● **Records from a data collection**
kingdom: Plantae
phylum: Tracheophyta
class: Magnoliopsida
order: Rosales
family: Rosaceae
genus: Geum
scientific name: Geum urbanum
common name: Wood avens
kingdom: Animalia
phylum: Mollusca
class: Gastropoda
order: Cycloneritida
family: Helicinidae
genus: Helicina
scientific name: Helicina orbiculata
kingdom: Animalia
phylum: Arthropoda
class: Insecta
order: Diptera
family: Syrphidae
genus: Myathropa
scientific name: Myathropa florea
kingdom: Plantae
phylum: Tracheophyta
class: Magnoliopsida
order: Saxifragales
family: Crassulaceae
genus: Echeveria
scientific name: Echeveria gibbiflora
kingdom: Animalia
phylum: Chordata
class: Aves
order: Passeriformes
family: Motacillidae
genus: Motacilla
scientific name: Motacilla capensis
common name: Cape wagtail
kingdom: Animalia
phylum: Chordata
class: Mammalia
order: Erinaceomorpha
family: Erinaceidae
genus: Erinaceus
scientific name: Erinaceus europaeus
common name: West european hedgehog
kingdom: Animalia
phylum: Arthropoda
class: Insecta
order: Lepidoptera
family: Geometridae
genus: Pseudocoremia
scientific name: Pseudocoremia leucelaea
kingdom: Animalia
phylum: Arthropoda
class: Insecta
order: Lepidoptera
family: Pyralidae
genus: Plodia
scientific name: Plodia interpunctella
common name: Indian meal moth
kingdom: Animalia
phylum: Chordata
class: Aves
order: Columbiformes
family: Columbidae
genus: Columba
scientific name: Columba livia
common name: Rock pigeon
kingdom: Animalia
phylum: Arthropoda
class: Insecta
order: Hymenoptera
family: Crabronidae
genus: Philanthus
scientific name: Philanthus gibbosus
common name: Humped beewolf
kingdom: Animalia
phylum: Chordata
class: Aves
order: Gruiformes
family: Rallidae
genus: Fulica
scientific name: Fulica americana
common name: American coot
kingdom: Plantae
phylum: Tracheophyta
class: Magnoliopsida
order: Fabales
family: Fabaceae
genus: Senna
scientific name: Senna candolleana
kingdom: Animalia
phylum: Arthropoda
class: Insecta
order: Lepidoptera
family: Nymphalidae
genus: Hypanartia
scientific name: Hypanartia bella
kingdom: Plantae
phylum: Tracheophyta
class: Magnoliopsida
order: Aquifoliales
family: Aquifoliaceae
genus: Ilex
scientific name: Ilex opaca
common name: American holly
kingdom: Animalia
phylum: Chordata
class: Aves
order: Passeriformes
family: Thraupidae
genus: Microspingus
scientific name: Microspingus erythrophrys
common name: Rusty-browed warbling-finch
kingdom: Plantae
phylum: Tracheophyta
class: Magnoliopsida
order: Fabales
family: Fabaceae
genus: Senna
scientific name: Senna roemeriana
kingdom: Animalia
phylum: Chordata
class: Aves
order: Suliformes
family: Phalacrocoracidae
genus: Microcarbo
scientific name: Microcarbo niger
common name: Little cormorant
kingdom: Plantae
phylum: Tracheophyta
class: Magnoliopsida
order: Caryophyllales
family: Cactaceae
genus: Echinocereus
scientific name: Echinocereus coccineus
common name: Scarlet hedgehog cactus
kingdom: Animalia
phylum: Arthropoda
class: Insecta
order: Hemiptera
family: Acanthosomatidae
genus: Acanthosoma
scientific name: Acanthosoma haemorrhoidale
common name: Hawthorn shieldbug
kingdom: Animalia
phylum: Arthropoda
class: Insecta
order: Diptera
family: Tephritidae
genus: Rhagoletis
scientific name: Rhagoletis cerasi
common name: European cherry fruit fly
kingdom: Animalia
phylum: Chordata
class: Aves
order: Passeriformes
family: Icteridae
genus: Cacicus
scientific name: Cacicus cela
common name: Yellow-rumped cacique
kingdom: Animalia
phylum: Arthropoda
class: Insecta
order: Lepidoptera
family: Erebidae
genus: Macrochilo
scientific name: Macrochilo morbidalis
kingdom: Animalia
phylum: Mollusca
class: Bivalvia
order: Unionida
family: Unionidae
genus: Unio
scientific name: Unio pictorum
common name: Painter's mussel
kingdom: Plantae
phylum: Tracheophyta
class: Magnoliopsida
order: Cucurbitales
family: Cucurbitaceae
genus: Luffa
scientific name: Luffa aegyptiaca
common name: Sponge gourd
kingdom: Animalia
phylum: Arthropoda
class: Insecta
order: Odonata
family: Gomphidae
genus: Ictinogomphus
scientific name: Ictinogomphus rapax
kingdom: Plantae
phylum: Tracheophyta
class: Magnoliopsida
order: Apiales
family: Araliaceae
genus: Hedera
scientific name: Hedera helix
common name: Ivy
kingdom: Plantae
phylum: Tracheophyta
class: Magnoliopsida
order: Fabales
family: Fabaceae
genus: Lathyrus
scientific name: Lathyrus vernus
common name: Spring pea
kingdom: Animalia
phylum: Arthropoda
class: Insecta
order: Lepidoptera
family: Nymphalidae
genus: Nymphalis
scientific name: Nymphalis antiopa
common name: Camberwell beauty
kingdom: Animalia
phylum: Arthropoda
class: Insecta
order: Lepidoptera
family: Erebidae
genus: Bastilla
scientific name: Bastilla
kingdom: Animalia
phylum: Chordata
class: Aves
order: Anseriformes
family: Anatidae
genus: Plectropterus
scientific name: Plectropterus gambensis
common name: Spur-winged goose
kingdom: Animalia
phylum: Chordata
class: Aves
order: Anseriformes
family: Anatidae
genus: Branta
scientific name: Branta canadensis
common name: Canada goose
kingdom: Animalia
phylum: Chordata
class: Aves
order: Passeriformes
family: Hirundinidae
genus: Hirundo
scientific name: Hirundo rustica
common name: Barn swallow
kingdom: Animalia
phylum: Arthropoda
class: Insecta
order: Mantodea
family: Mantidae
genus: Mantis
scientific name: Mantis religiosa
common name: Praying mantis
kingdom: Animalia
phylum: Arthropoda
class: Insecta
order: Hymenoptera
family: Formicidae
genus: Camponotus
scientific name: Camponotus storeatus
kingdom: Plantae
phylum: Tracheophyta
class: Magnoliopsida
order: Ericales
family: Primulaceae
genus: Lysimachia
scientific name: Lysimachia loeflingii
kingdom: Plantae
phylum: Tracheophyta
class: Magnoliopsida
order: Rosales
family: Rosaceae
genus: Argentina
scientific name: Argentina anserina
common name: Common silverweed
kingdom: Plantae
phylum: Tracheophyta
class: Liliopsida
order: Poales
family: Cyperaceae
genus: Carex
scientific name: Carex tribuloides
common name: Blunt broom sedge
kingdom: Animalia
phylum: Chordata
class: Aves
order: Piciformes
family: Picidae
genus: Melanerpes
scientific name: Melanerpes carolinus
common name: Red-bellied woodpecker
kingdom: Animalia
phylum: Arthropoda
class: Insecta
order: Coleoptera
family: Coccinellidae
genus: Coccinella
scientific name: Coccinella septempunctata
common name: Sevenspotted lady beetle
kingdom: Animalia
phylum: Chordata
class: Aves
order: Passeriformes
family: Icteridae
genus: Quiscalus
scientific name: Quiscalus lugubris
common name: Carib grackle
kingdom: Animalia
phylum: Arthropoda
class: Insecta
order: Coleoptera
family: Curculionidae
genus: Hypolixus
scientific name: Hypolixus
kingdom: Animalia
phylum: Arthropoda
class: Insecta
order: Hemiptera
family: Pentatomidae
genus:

● **Your task**
Extract every line of the material above and reproduce each one without any changes.

● **Output of the task**
kingdom: Plantae
phylum: Tracheophyta
class: Magnoliopsida
order: Rosales
family: Rosaceae
genus: Geum
scientific name: Geum urbanum
common name: Wood avens
kingdom: Animalia
phylum: Mollusca
class: Gastropoda
order: Cycloneritida
family: Helicinidae
genus: Helicina
scientific name: Helicina orbiculata
kingdom: Animalia
phylum: Arthropoda
class: Insecta
order: Diptera
family: Syrphidae
genus: Myathropa
scientific name: Myathropa florea
kingdom: Plantae
phylum: Tracheophyta
class: Magnoliopsida
order: Saxifragales
family: Crassulaceae
genus: Echeveria
scientific name: Echeveria gibbiflora
kingdom: Animalia
phylum: Chordata
class: Aves
order: Passeriformes
family: Motacillidae
genus: Motacilla
scientific name: Motacilla capensis
common name: Cape wagtail
kingdom: Animalia
phylum: Chordata
class: Mammalia
order: Erinaceomorpha
family: Erinaceidae
genus: Erinaceus
scientific name: Erinaceus europaeus
common name: West european hedgehog
kingdom: Animalia
phylum: Arthropoda
class: Insecta
order: Lepidoptera
family: Geometridae
genus: Pseudocoremia
scientific name: Pseudocoremia leucelaea
kingdom: Animalia
phylum: Arthropoda
class: Insecta
order: Lepidoptera
family: Pyralidae
genus: Plodia
scientific name: Plodia interpunctella
common name: Indian meal moth
kingdom: Animalia
phylum: Chordata
class: Aves
order: Columbiformes
family: Columbidae
genus: Columba
scientific name: Columba livia
common name: Rock pigeon
kingdom: Animalia
phylum: Arthropoda
class: Insecta
order: Hymenoptera
family: Crabronidae
genus: Philanthus
scientific name: Philanthus gibbosus
common name: Humped beewolf
kingdom: Animalia
phylum: Chordata
class: Aves
order: Gruiformes
family: Rallidae
genus: Fulica
scientific name: Fulica americana
common name: American coot
kingdom: Plantae
phylum: Tracheophyta
class: Magnoliopsida
order: Fabales
family: Fabaceae
genus: Senna
scientific name: Senna candolleana
kingdom: Animalia
phylum: Arthropoda
class: Insecta
order: Lepidoptera
family: Nymphalidae
genus: Hypanartia
scientific name: Hypanartia bella
kingdom: Plantae
phylum: Tracheophyta
class: Magnoliopsida
order: Aquifoliales
family: Aquifoliaceae
genus: Ilex
scientific name: Ilex opaca
common name: American holly
kingdom: Animalia
phylum: Chordata
class: Aves
order: Passeriformes
family: Thraupidae
genus: Microspingus
scientific name: Microspingus erythrophrys
common name: Rusty-browed warbling-finch
kingdom: Plantae
phylum: Tracheophyta
class: Magnoliopsida
order: Fabales
family: Fabaceae
genus: Senna
scientific name: Senna roemeriana
kingdom: Animalia
phylum: Chordata
class: Aves
order: Suliformes
family: Phalacrocoracidae
genus: Microcarbo
scientific name: Microcarbo niger
common name: Little cormorant
kingdom: Plantae
phylum: Tracheophyta
class: Magnoliopsida
order: Caryophyllales
family: Cactaceae
genus: Echinocereus
scientific name: Echinocereus coccineus
common name: Scarlet hedgehog cactus
kingdom: Animalia
phylum: Arthropoda
class: Insecta
order: Hemiptera
family: Acanthosomatidae
genus: Acanthosoma
scientific name: Acanthosoma haemorrhoidale
common name: Hawthorn shieldbug
kingdom: Animalia
phylum: Arthropoda
class: Insecta
order: Diptera
family: Tephritidae
genus: Rhagoletis
scientific name: Rhagoletis cerasi
common name: European cherry fruit fly
kingdom: Animalia
phylum: Chordata
class: Aves
order: Passeriformes
family: Icteridae
genus: Cacicus
scientific name: Cacicus cela
common name: Yellow-rumped cacique
kingdom: Animalia
phylum: Arthropoda
class: Insecta
order: Lepidoptera
family: Erebidae
genus: Macrochilo
scientific name: Macrochilo morbidalis
kingdom: Animalia
phylum: Mollusca
class: Bivalvia
order: Unionida
family: Unionidae
genus: Unio
scientific name: Unio pictorum
common name: Painter's mussel
kingdom: Plantae
phylum: Tracheophyta
class: Magnoliopsida
order: Cucurbitales
family: Cucurbitaceae
genus: Luffa
scientific name: Luffa aegyptiaca
common name: Sponge gourd
kingdom: Animalia
phylum: Arthropoda
class: Insecta
order: Odonata
family: Gomphidae
genus: Ictinogomphus
scientific name: Ictinogomphus rapax
kingdom: Plantae
phylum: Tracheophyta
class: Magnoliopsida
order: Apiales
family: Araliaceae
genus: Hedera
scientific name: Hedera helix
common name: Ivy
kingdom: Plantae
phylum: Tracheophyta
class: Magnoliopsida
order: Fabales
family: Fabaceae
genus: Lathyrus
scientific name: Lathyrus vernus
common name: Spring pea
kingdom: Animalia
phylum: Arthropoda
class: Insecta
order: Lepidoptera
family: Nymphalidae
genus: Nymphalis
scientific name: Nymphalis antiopa
common name: Camberwell beauty
kingdom: Animalia
phylum: Arthropoda
class: Insecta
order: Lepidoptera
family: Erebidae
genus: Bastilla
scientific name: Bastilla
kingdom: Animalia
phylum: Chordata
class: Aves
order: Anseriformes
family: Anatidae
genus: Plectropterus
scientific name: Plectropterus gambensis
common name: Spur-winged goose
kingdom: Animalia
phylum: Chordata
class: Aves
order: Anseriformes
family: Anatidae
genus: Branta
scientific name: Branta canadensis
common name: Canada goose
kingdom: Animalia
phylum: Chordata
class: Aves
order: Passeriformes
family: Hirundinidae
genus: Hirundo
scientific name: Hirundo rustica
common name: Barn swallow
kingdom: Animalia
phylum: Arthropoda
class: Insecta
order: Mantodea
family: Mantidae
genus: Mantis
scientific name: Mantis religiosa
common name: Praying mantis
kingdom: Animalia
phylum: Arthropoda
class: Insecta
order: Hymenoptera
family: Formicidae
genus: Camponotus
scientific name: Camponotus storeatus
kingdom: Plantae
phylum: Tracheophyta
class: Magnoliopsida
order: Ericales
family: Primulaceae
genus: Lysimachia
scientific name: Lysimachia loeflingii
kingdom: Plantae
phylum: Tracheophyta
class: Magnoliopsida
order: Rosales
family: Rosaceae
genus: Argentina
scientific name: Argentina anserina
common name: Common silverweed
kingdom: Plantae
phylum: Tracheophyta
class: Liliopsida
order: Poales
family: Cyperaceae
genus: Carex
scientific name: Carex tribuloides
common name: Blunt broom sedge
kingdom: Animalia
phylum: Chordata
class: Aves
order: Piciformes
family: Picidae
genus: Melanerpes
scientific name: Melanerpes carolinus
common name: Red-bellied woodpecker
kingdom: Animalia
phylum: Arthropoda
class: Insecta
order: Coleoptera
family: Coccinellidae
genus: Coccinella
scientific name: Coccinella septempunctata
common name: Sevenspotted lady beetle
kingdom: Animalia
phylum: Chordata
class: Aves
order: Passeriformes
family: Icteridae
genus: Quiscalus
scientific name: Quiscalus lugubris
common name: Carib grackle
kingdom: Animalia
phylum: Arthropoda
class: Insecta
order: Coleoptera
family: Curculionidae
genus: Hypolixus
scientific name: Hypolixus
kingdom: Animalia
phylum: Arthropoda
class: Insecta
order: Hemiptera
family: Pentatomidae
genus:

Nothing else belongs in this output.